Purtroppo una direttiva europea ha introdotto nel 2004 l’uso delle bustine, portando all’eliminazione delle zuccheriere con le quali si poteva regolare a piacimento la quantità di zucchero nel caffè o nel cappuccino.

Soltanto in seguito, grazie all’intervento di Fipe, con deroga dell’allora Ministero delle Attività Produttive, si è potuto reinserire l’uso di dosatori con beccuccio al posto delle zuccheriere con coperchio. Ma oramai la consuetudine delle bustine (e il timore di sanzioni) era divenuta così diffusa da rendere quasi superflua la presenza di questa tipologia di zuccheriere.

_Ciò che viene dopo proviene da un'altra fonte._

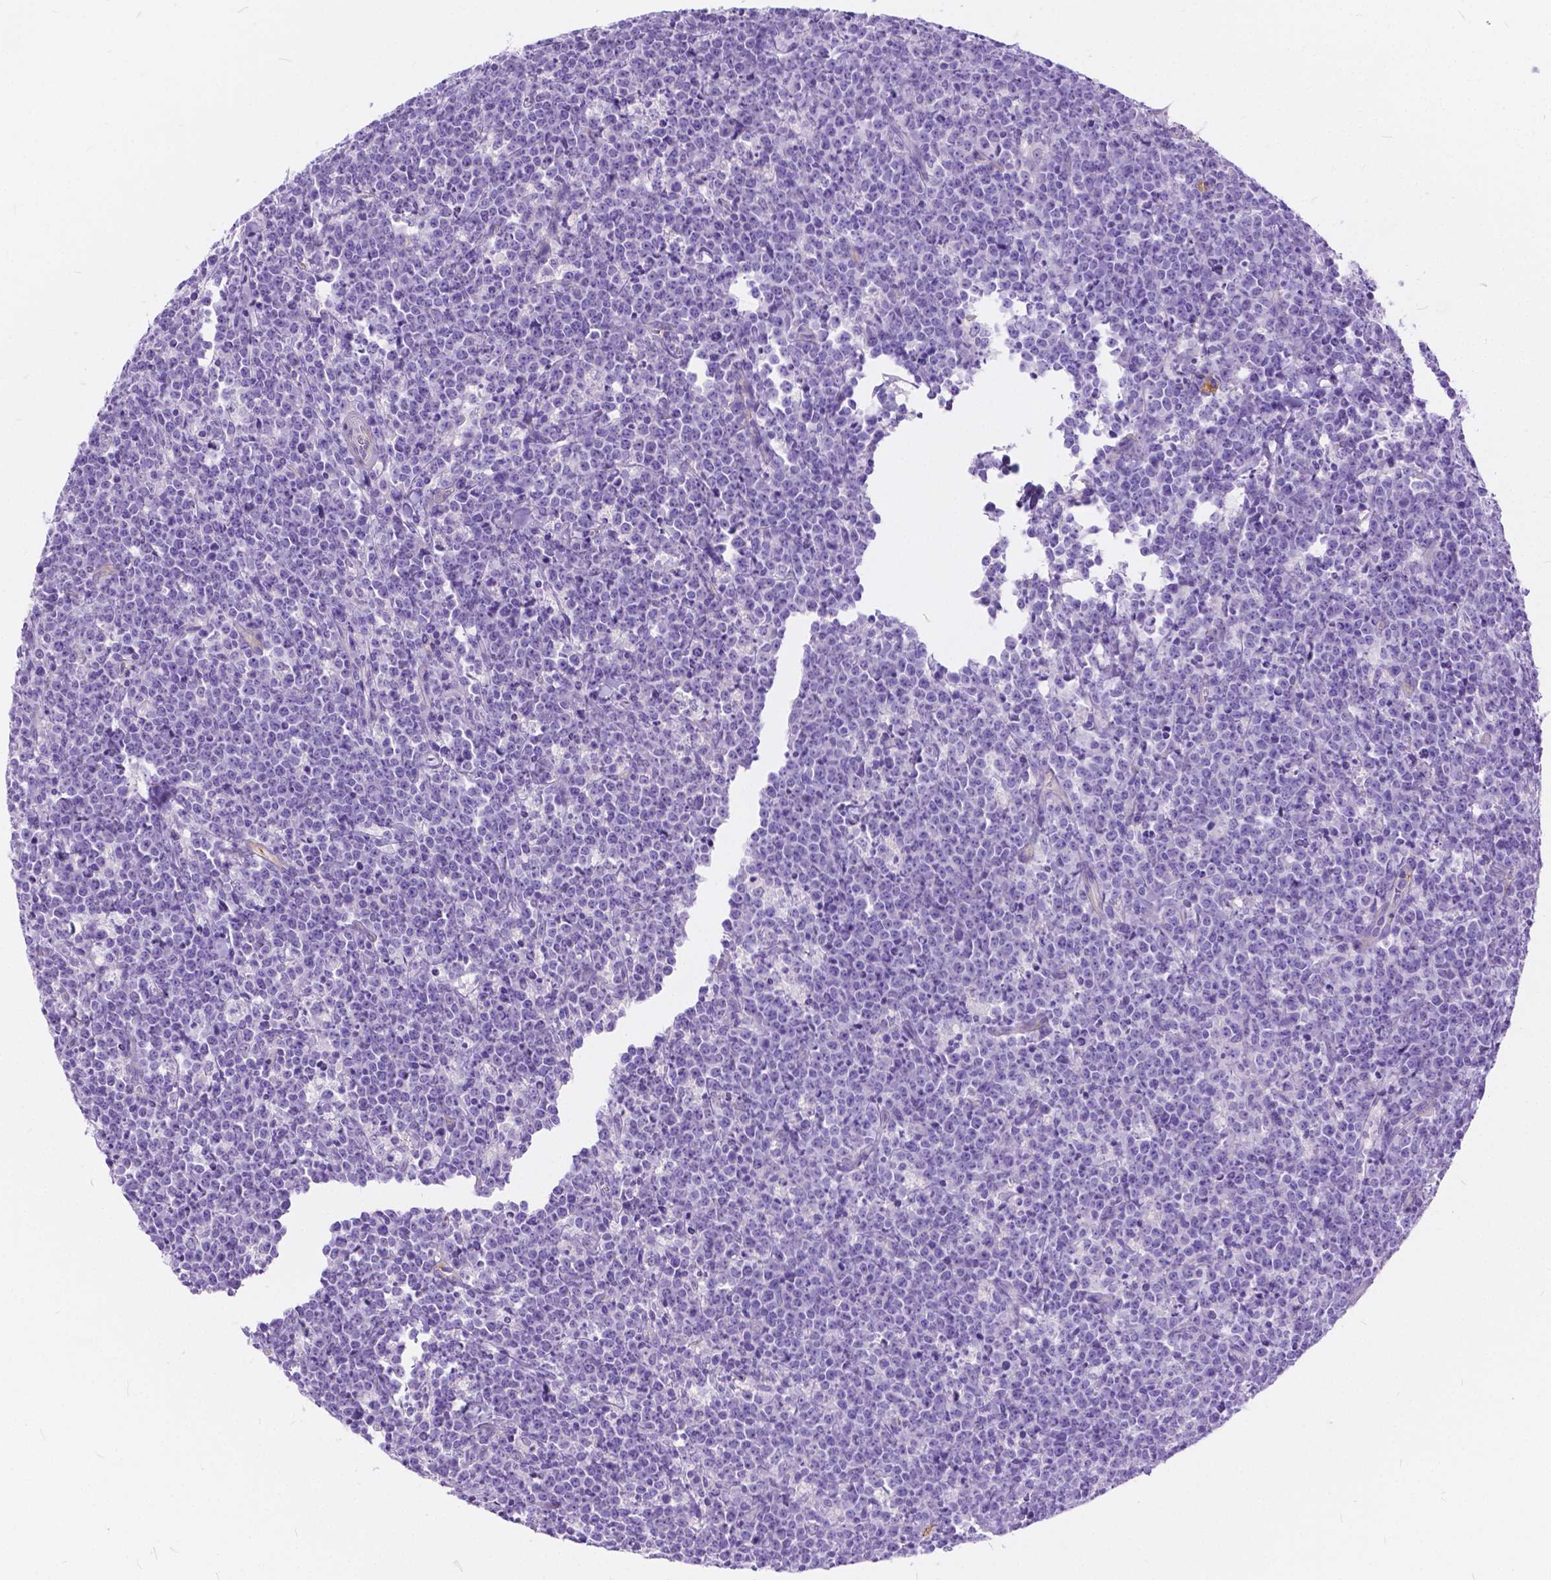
{"staining": {"intensity": "negative", "quantity": "none", "location": "none"}, "tissue": "lymphoma", "cell_type": "Tumor cells", "image_type": "cancer", "snomed": [{"axis": "morphology", "description": "Malignant lymphoma, non-Hodgkin's type, High grade"}, {"axis": "topography", "description": "Small intestine"}], "caption": "Immunohistochemistry of malignant lymphoma, non-Hodgkin's type (high-grade) demonstrates no staining in tumor cells. (Immunohistochemistry, brightfield microscopy, high magnification).", "gene": "CHRM1", "patient": {"sex": "female", "age": 56}}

Nell'ambito della ristorazione e delle attività di ricettività turistica questa problematica era emersa nelle strutture che intraprendevano il percorso con il marchio Ecolabel. Attualmente la regolamentazione del marchio richiede il non utilizzo delle bustine di zucchero monodose, contribuendo di fatto alla riduzione di questo spreco e chiedendo espressamente nei criteri obbligatori l'utilizzo delle zuccheriere.

Nel comparto ristorativo, anche grazie a Fipe, è possibile contribuire a ridurre lo spreco alimentare anche attraverso piccoli gesti quotidiani come l'utilizzo della zuccheriera al posto delle bustine monodose.

Cercare e chiedere la zuccheriera con beccuccio sicuramente aiuterà il passaggio verso questa pratica virtuosa. Gli esercenti, soci di Fipe, attualmetne giò possono scaricare una locandina da appendere presso il proprio esercizio per dimostrare e valorizzare il proprio impegno contro questo spreco.